Hoarding is one of those fascinating subjects, and also interesting because “hoarding” didn’t get an official framework until 1996 (according to the author). This book is strongest in the middle sections where the theories of hoarding get a scientific and psychological review. The opening chapters include a lot of summary that is mostly common sense. The ending chapters offer solutions to those perpetually stuck in clean-up mode. Overall, the book’s target audience is for those seeking help. I reached for it with an interest in how shopping urges and clean-out urges blend with lifestyle choices and emotional attachments. Why is there such a great feeling after cleaning out a closet? ...Or why does a day-after-Christmas sale at Macy’s entice you to arrive at 6am and physically vie for a bunch of damaged ornaments? This book offers some correlations so is thought-provoking. The audio book reader has a soothing voice but I felt it necessary to increase the narration speed.

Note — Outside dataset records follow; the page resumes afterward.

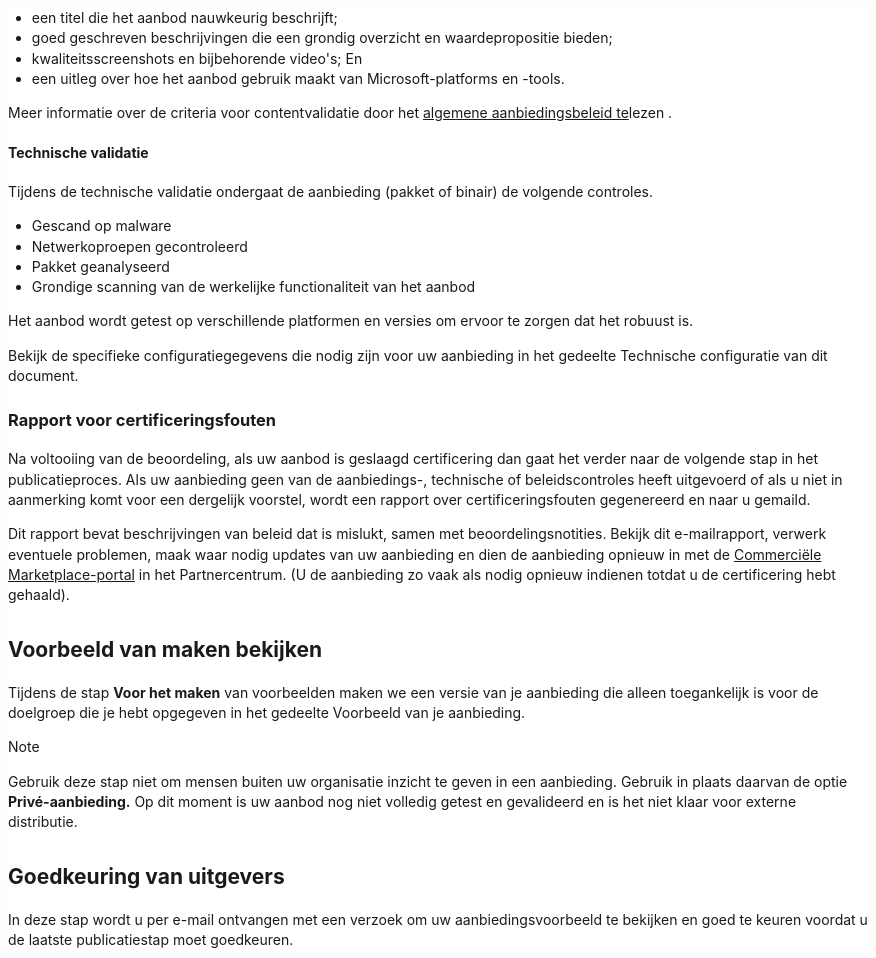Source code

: - een titel die het aanbod nauwkeurig beschrijft;
- goed geschreven beschrijvingen die een grondig overzicht en waardepropositie bieden;
- kwaliteitsscreenshots en bijbehorende video's; En
- een uitleg over hoe het aanbod gebruik maakt van Microsoft-platforms en -tools.

Meer informatie over de criteria voor contentvalidatie door het [algemene aanbiedingsbeleid te](https://docs.microsoft.com/legal/marketplace/certification-policies#100-general)lezen .

#### <a name="technical-validation"></a>Technische validatie

Tijdens de technische validatie ondergaat de aanbieding (pakket of binair) de volgende controles.
- Gescand op malware
- Netwerkoproepen gecontroleerd
- Pakket geanalyseerd
- Grondige scanning van de werkelijke functionaliteit van het aanbod

Het aanbod wordt getest op verschillende platformen en versies om ervoor te zorgen dat het robuust is.

Bekijk de specifieke configuratiegegevens die nodig zijn voor uw aanbieding in het gedeelte Technische configuratie van dit document.

### <a name="certification-failure-report"></a>Rapport voor certificeringsfouten

Na voltooiing van de beoordeling, als uw aanbod is geslaagd certificering dan gaat het verder naar de volgende stap in het publicatieproces. Als uw aanbieding geen van de aanbiedings-, technische of beleidscontroles heeft uitgevoerd of als u niet in aanmerking komt voor een dergelijk voorstel, wordt een rapport over certificeringsfouten gegenereerd en naar u gemaild.

Dit rapport bevat beschrijvingen van beleid dat is mislukt, samen met beoordelingsnotities. Bekijk dit e-mailrapport, verwerk eventuele problemen, maak waar nodig updates van uw aanbieding en dien de aanbieding opnieuw in met de [Commerciële Marketplace-portal](https://partner.microsoft.com/dashboard/commercial-marketplace/offers) in het Partnercentrum. (U de aanbieding zo vaak als nodig opnieuw indienen totdat u de certificering hebt gehaald).

## <a name="preview-creation"></a>Voorbeeld van maken bekijken

Tijdens de stap **Voor het maken** van voorbeelden maken we een versie van je aanbieding die alleen toegankelijk is voor de doelgroep die je hebt opgegeven in het gedeelte Voorbeeld van je aanbieding.

>[!Note]
> Gebruik deze stap niet om mensen buiten uw organisatie inzicht te geven in een aanbieding. Gebruik in plaats daarvan de optie **Privé-aanbieding.** Op dit moment is uw aanbod nog niet volledig getest en gevalideerd en is het niet klaar voor externe distributie.

## <a name="publisher-approval"></a>Goedkeuring van uitgevers

In deze stap wordt u per e-mail ontvangen met een verzoek om uw aanbiedingsvoorbeeld te bekijken en goed te keuren voordat u de laatste publicatiestap moet goedkeuren.
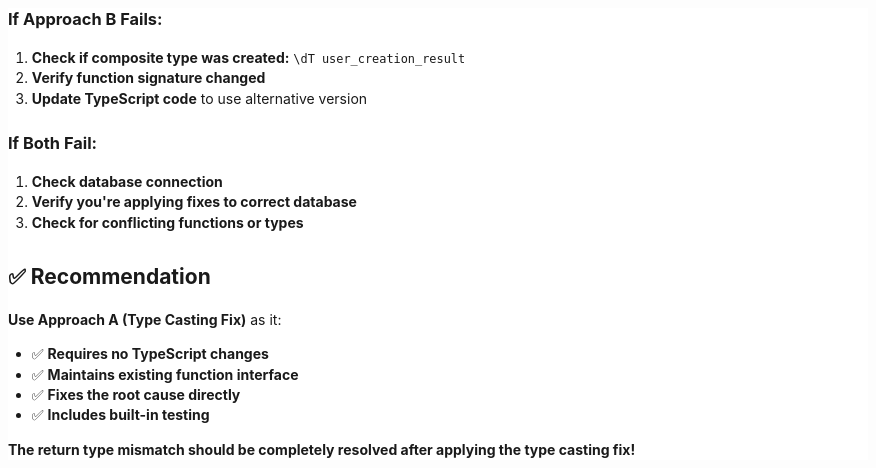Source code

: ### **If Approach B Fails:**
1. **Check if composite type was created:** `\dT user_creation_result`
2. **Verify function signature changed**
3. **Update TypeScript code** to use alternative version

### **If Both Fail:**
1. **Check database connection**
2. **Verify you're applying fixes to correct database**
3. **Check for conflicting functions or types**

## ✅ **Recommendation**

**Use Approach A (Type Casting Fix)** as it:
- ✅ **Requires no TypeScript changes**
- ✅ **Maintains existing function interface**
- ✅ **Fixes the root cause directly**
- ✅ **Includes built-in testing**

**The return type mismatch should be completely resolved after applying the type casting fix!**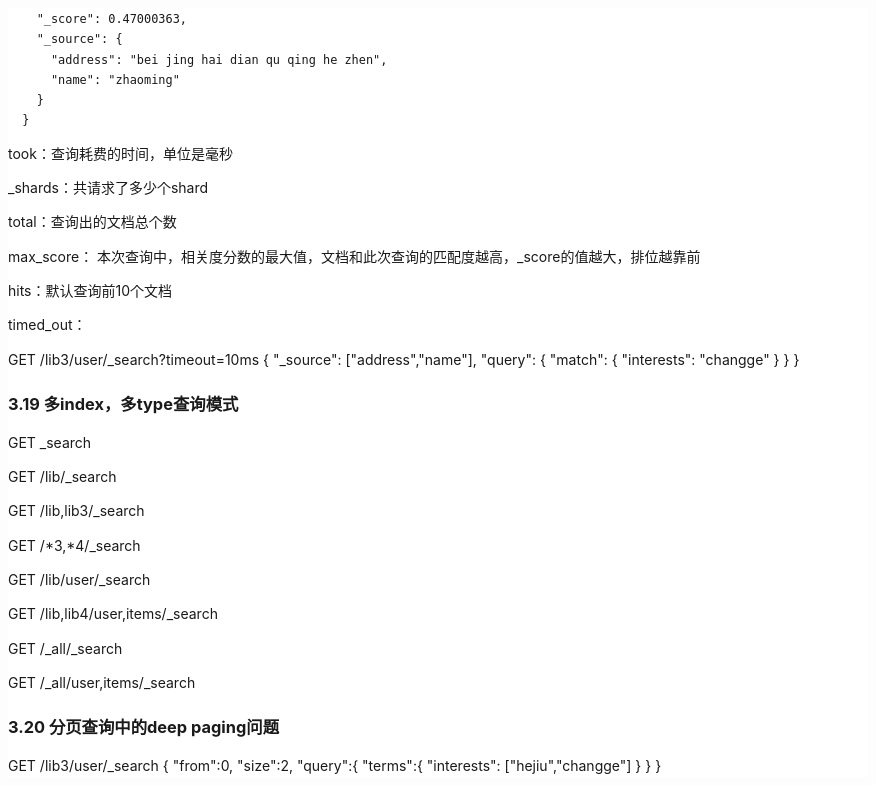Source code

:         "_score": 0.47000363,
        "_source": {
          "address": "bei jing hai dian qu qing he zhen",
          "name": "zhaoming"
        }
      }

took：查询耗费的时间，单位是毫秒

_shards：共请求了多少个shard

total：查询出的文档总个数

max_score： 本次查询中，相关度分数的最大值，文档和此次查询的匹配度越高，_score的值越大，排位越靠前

hits：默认查询前10个文档

timed_out：

GET /lib3/user/_search?timeout=10ms
{
    "_source": ["address","name"],
    "query": {
        "match": {
            "interests": "changge"
        }
    }
}


### 3.19 多index，多type查询模式

GET _search

GET /lib/_search

GET /lib,lib3/_search

GET /*3,*4/_search

GET /lib/user/_search

GET /lib,lib4/user,items/_search

GET /_all/_search

GET /_all/user,items/_search

### 3.20 分页查询中的deep paging问题

GET /lib3/user/_search
{
    "from":0,
    "size":2,
    "query":{
        "terms":{
            "interests": ["hejiu","changge"]
        }
    }
}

I am not a hoarder. I bought this after reading the review about how it helped a reviewer with issues surrounding how to dispose of inherited items from deceased family members.
I need help with this very issue. I have basically inherited a house filled with the belongings of three generations; my own, my mom's and my grand parents. Even though I can be hard nosed and capable of throwing things away, there is still guilt involved in disposing of things that belonged to loved ones. Additionally I am a collector with valuable collections that cannot simply be casually discarded.
Because I want to move to another house in the near future, after I retire next year, it is imperative that I deal with the difficult issues that surround having so much stuff.
Robin Zasio's book addresses all the issues involved and has helped me gain perspective and specific strategies to redirect my thinking processes in a way to enable me to cope with the tough decisions I have to make.

I recommend this book. It is a short, 200 page, very easy read. I almost finished it in one sitting. It's well worth the $9 bucks or so I paid for it.
My daddy's a hoarder. Every time I visit home, I feel suffocated by his stuff. Even if it's nice stuff, like vibrant Adidas sweatsuits and team sports jackets, I feel closed in by the immensity of his things. I am a fan of Dr. Robin Zazio's work on the Hoarders show and this book is a wonderful guide on how to control my own compulsive shopping tendencies to avoid a similar fate to my father's. I let go of a lot of things. This book is not one of them.